If you want to try writing your own Psalm of Lament, on our website I have posted a link to a worksheet.  Feel free to make a copy of that, and write out your own Lament.  Find it at   Go to the Resources tab.  Then click on Recommended Resources

Over time and with practice, we can learn to imitate Jesus, the Man of Sorrows.  He knew how to seek after his heavenly Father in worship, lament, prayer, and thanksgiving.

I appreciate this passage:

Luke 5:15–16 CSB But the news about him [Jesus] spread even more, and large crowds would come together to hear him and to be healed of their sicknesses.  Yet he often withdrew to deserted places and prayed.

We might say we’re too busy to do that.  But Jesus was carrying the weight and the needs of the entire world.  Yet he often withdrew to deserted, quiet places for prayer.   Isaiah the prophet described him in Isaiah 53 as “a man of sorrows and acquainted with grief.”

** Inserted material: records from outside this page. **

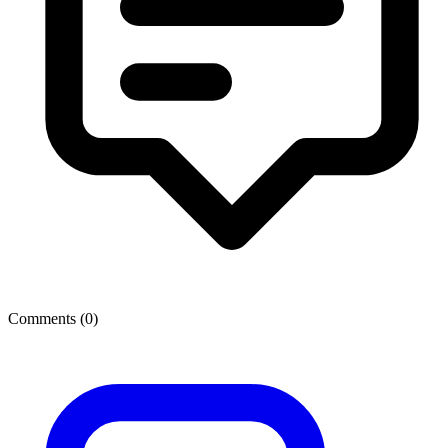
Comments (
0
)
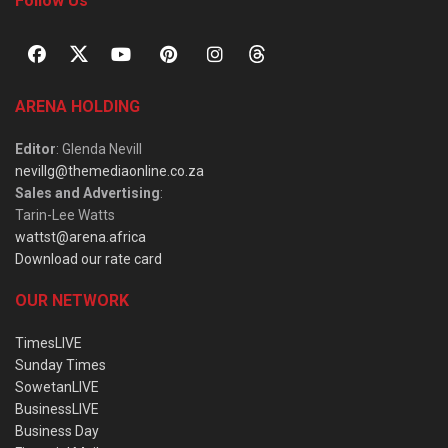
Follow Us
ARENA HOLDING
Editor
: Glenda Nevill
nevillg@themediaonline.co.za
Sales and Advertising
:
Tarin-Lee Watts
wattst@arena.africa
Download our rate card
OUR NETWORK
TimesLIVE
Sunday Times
SowetanLIVE
BusinessLIVE
Business Day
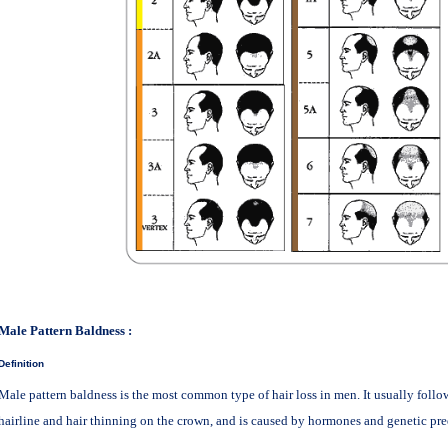
Male Pattern Baldness
:
Definition
Male pattern baldness is the most common type of hair loss in men. It usually follow
hairline and hair thinning on the crown, and is caused by hormones and genetic pre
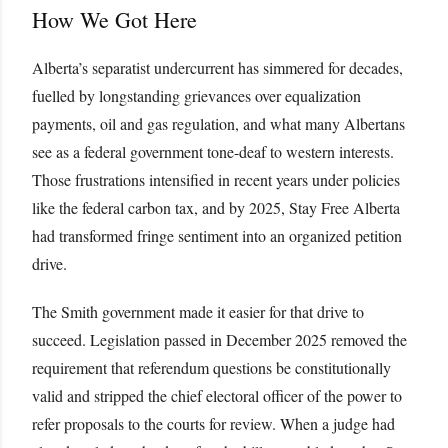
How We Got Here
Alberta’s separatist undercurrent has simmered for decades,
fuelled by longstanding grievances over equalization
payments, oil and gas regulation, and what many Albertans
see as a federal government tone-deaf to western interests.
Those frustrations intensified in recent years under policies
like the federal carbon tax, and by 2025, Stay Free Alberta
had transformed fringe sentiment into an organized petition
drive.
The Smith government made it easier for that drive to
succeed. Legislation passed in December 2025 removed the
requirement that referendum questions be constitutionally
valid and stripped the chief electoral officer of the power to
refer proposals to the courts for review. When a judge had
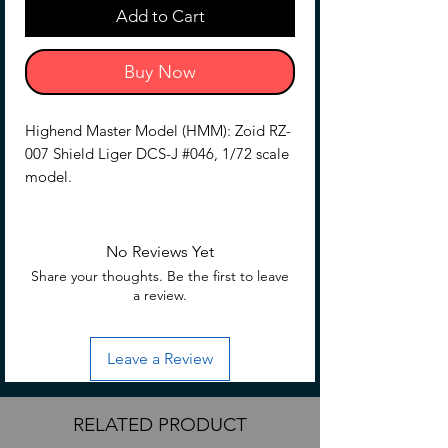
Add to Cart
Buy Now
Highend Master Model (HMM): Zoid RZ-
007 Shield Liger DCS-J #046, 1/72 scale
model.
No Reviews Yet
Share your thoughts. Be the first to leave
a review.
Leave a Review
RELATED PRODUCT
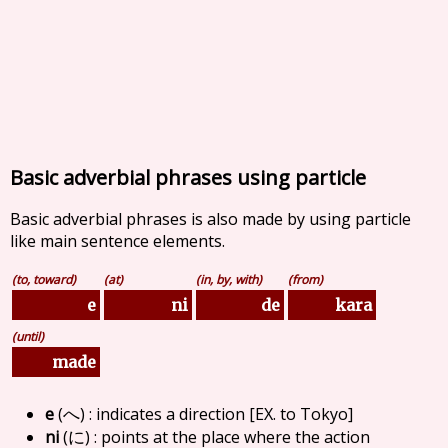
Basic adverbial phrases using particle
Basic adverbial phrases is also made by using particle
like main sentence elements.
(to, toward)
(at)
(in, by, with)
(from)
kara
e
ni
de
(until)
made
e
(
) : indicates a direction [EX. to Tokyo]
へ
ni
(
) : points at the place where the action
に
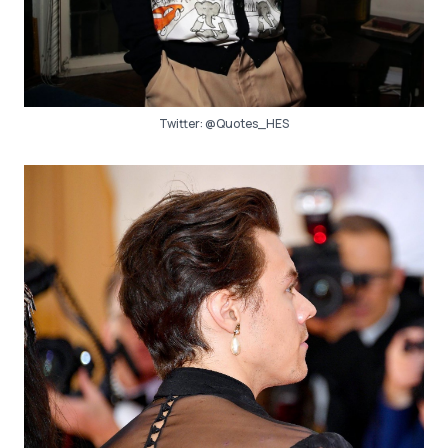
Twitter:
@Quotes_HES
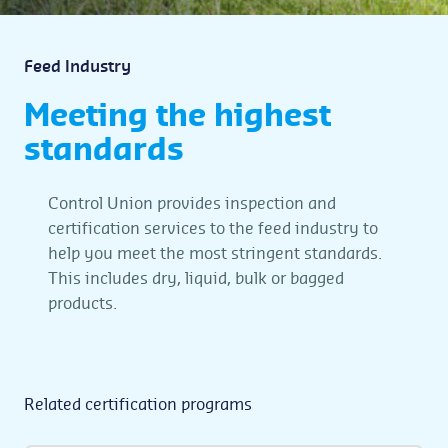
Feed Industry
Meeting the highest
standards
Control Union provides inspection and
certification services to the feed industry to
help you meet the most stringent standards.
This includes dry, liquid, bulk or bagged
products.
Related certification programs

May we go to Jesus who understands us more than we know.


Let me conclude with this.

Grief and pain can be untamed and vicious.  So we must learn how to give voice to our pain.  The Scriptures teach us how to voice it to God. 

We want to remember that lamenting leads us back to the gospel. 

We remember the pain and suffering caused by sin. 

We realize our frailty. 

We believe in Christ’s restorative work on the Cross. 

We remember that Jesus, the Man of Sorrows, can sympathize with us. 

We are reminded of his great love and mercy.

We believe his Spirit now dwells within the heart of the believer.

And importantly, we remember the promise that someday soon in the resurrected world, all things will be restored to a glorious wholeness.

This is the hope that sustains us.

Let’s pray:

Dear Father in heaven,  You and your Son understand pain.  You sympathize with us.  And you love us tenderly. We yearn for the day when all pain and sorrow and tears will be gone.  But until then, would you help us learn how we can and must talk to you in our pain?  Help us not to remain silent.  Help us not to sinfully grumble.  Help us learn the vocabulary of lamenting, and to move from Pain to Peace.  And from Grief to Belief.  Thank you for being so good to us, best proven by the love you have shown through the death and resurrection of your Son, through whom we will by faith someday soon experience everlasting joy and glory.